### To do:
1. Please answer these from the article on wheel thefts in Frisco:
(a) What car did Castro special order while living in El Paso?
(b) How many reported cases is the Frisco Police Department investigating this year?
(c) What do police recommend to prevent these thefts?
2. Duplicate the stretch of the article on wheel thefts in Frisco from "The Frisco Police" through "dealerships and wholesalers.".

### Page text:
━━━━━━━━━━━━━━━━
FRISCO, Texas — Alan Castro was excited to finally buy his first brand new car. It was a 2022 Toyota Corolla he had special ordered back when he lived in El Paso. When he moved it up to Frisco, he was excited to take it on long trips. 

But recently, Castro has been the target of thieves who have been after his wheels.  

"I was like, 'Damn, again?' It happened again. The first time it was on cinder blocks, and the second time it was on jacks," said Castro. 

The way he found his vehicle in the parking garage in December of 2021 at his Frisco apartment is the same way he found it on July 1 of this year. He's been a victim twice in six months. 

The Frisco Police Department confirmed officers are investigating six reported cases this year alone. The department said the latest cases only involve Toyota Corollas. 

Castro is confident there are more than just the six cases and told WFAA he's connected with at least nine people who reached out to him after his social media post describing the incident.  

"They can get a set of wheels and tires off a vehicle in 5 to 10 minutes with the right equipment," said Shawn Massoudi, who is with A-1 Rylie Auto Parts, an auto recycling yard in South Dallas. 

Massoudi told WFAA that inflation and parts on major backorder has motivated thieves.  

It's the reason his yard only deals with auctions, dealerships and wholesalers. 

Massoudi told WFAA he knows right away when he's dealing with someone who is not reputable.

"They only want to get paid in cash. They're selling a Corolla wheel worth $120 for $20, these are all those tells," said Massoudi.

Castro told WFAA that one thing that is peculiar is the timing of both times he was hit: it coincided with the time frame his vehicle was sent to a service shop in Plano. Castro said he alerted Frisco police of this, and said one other victim who reached out to him over social media had also just had their car returned from the Plano service location. 

"It sucks when you're working hard to get something better for you, and all of sudden someone comes and takes it," said Castro. 

Police told WFAA most all of the cases have happened at apartment complexes. They recommend wheel locks and parking in well lit areas next to cameras.
━━━━━━━━━━━━━━━━
### Data excerpts:
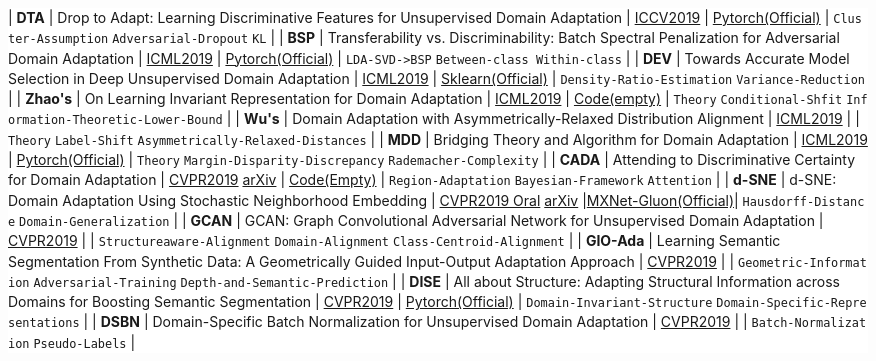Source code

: | **DTA** | Drop to Adapt: Learning Discriminative Features for Unsupervised Domain Adaptation | [ICCV2019](http://openaccess.thecvf.com/content_ICCV_2019/html/Lee_Drop_to_Adapt_Learning_Discriminative_Features_for_Unsupervised_Domain_Adaptation_ICCV_2019_paper.html) | [Pytorch(Official)](https://github.com/postBG/DTA.pytorch) | `Cluster-Assumption` `Adversarial-Dropout` `KL` |
| **BSP**      | Transferability vs. Discriminability: Batch Spectral Penalization for Adversarial Domain Adaptation         | [ICML2019](http://proceedings.mlr.press/v97/chen19i.html)                                                                                                                                              | [Pytorch(Official)](https://github.com/thuml/Batch-Spectral-Penalization)                                                                                              | `LDA-SVD->BSP` `Between-class Within-class`                                       |
| **DEV**      | Towards Accurate Model Selection in Deep Unsupervised Domain Adaptation                                     | [ICML2019](http://proceedings.mlr.press/v97/you19a.html)                                                                                                                                               | [Sklearn(Official)](https://github.com/thuml/Deep-Embedded-Validation)                        | `Density-Ratio-Estimation` `Variance-Reduction`                                   |
| **Zhao's**   | On Learning Invariant Representation for Domain Adaptation                                                  | [ICML2019](http://proceedings.mlr.press/v97/zhao19a.html)                                                                                                                                              | [Code(empty)](https://github.com/KeiraZhao/On-Learning-Invariant-Representations-for-Domain-Adaptation)                                                                                              | `Theory` `Conditional-Shfit` `Information-Theoretic-Lower-Bound`                  |
| **Wu's**     | Domain Adaptation with Asymmetrically-Relaxed Distribution Alignment                                        | [ICML2019](http://proceedings.mlr.press/v97/wu19f.html)                                                                                                                                                |                                                                                               | `Theory` `Label-Shift` `Asymmetrically-Relaxed-Distances`                         |
| **MDD**      | Bridging Theory and Algorithm for Domain Adaptation                                                         | [ICML2019](http://proceedings.mlr.press/v97/zhang19i.html)                                                                                                                                             | [Pytorch(Official)](https://github.com/thuml/MDD)                                                                                              | `Theory` `Margin-Disparity-Discrepancy` `Rademacher-Complexity`                   |
| **CADA** | Attending to Discriminative Certainty for Domain Adaptation | [CVPR2019](http://openaccess.thecvf.com/content_CVPR_2019/html/Kurmi_Attending_to_Discriminative_Certainty_for_Domain_Adaptation_CVPR_2019_paper.html) [arXiv](https://arxiv.org/abs/1906.03502) | [Code(Empty)](https://github.com/DelTA-Lab-IITK/CADA) | `Region-Adaptation` `Bayesian-Framework` `Attention` |
| **d-SNE**    | d-SNE: Domain Adaptation Using Stochastic Neighborhood Embedding                                            | [CVPR2019 Oral](http://openaccess.thecvf.com/content_CVPR_2019/html/Xu_d-SNE_Domain_Adaptation_Using_Stochastic_Neighborhood_Embedding_CVPR_2019_paper.html) [arXiv](https://arxiv.org/abs/1905.12775) |[MXNet-Gluon(Official)](https://github.com/aws-samples/d-SNE)| `Hausdorff-Distance` `Domain-Generalization`                      |
| **GCAN** | GCAN: Graph Convolutional Adversarial Network for Unsupervised Domain Adaptation | [CVPR2019](http://openaccess.thecvf.com/content_CVPR_2019/papers/Ma_GCAN_Graph_Convolutional_Adversarial_Network_for_Unsupervised_Domain_Adaptation_CVPR_2019_paper.pdf) | | `Structureaware-Alignment` `Domain-Alignment` `Class-Centroid-Alignment` |
| **GIO-Ada**   | Learning Semantic Segmentation From Synthetic Data: A Geometrically Guided Input-Output Adaptation Approach | [CVPR2019](https://arxiv.org/pdf/1812.05040.pdf)                                                                                                                                                       |                                                                                               | `Geometric-Information` `Adversarial-Training` `Depth-and-Semantic-Prediction`                                                                                 |
| **DISE**     | All about Structure: Adapting Structural Information across Domains for Boosting Semantic Segmentation      | [CVPR2019](https://arxiv.org/pdf/1903.12212v1.pdf)                                                                                                                                                     | [Pytorch(Official)](https://github.com/a514514772/DISE-Domain-Invariant-Structure-Extraction) | `Domain-Invariant-Structure` `Domain-Specific-Representations`                                                                                  |
| **DSBN**     | Domain-Specific Batch Normalization for Unsupervised Domain Adaptation                                      | [CVPR2019](http://cvlab.postech.ac.kr/lab/papers/CVPR19_domain_adap.pdf)                                                                                                                               |                                                                                               | `Batch-Normalization` `Pseudo-Labels`                                             |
━━━━━━━━━━━━━━━━
### Answer set:
1.
(a) A 2022 Toyota Corolla.
(b) Six.
(c) Wheel locks and parking in well lit areas next to cameras.

2.
The Frisco Police Department confirmed officers are investigating six reported cases this year alone. The department said the latest cases only involve Toyota Corollas. 

Castro is confident there are more than just the six cases and told WFAA he's connected with at least nine people who reached out to him after his social media post describing the incident.  

"They can get a set of wheels and tires off a vehicle in 5 to 10 minutes with the right equipment," said Shawn Massoudi, who is with A-1 Rylie Auto Parts, an auto recycling yard in South Dallas. 

Massoudi told WFAA that inflation and parts on major backorder has motivated thieves.  

It's the reason his yard only deals with auctions, dealerships and wholesalers.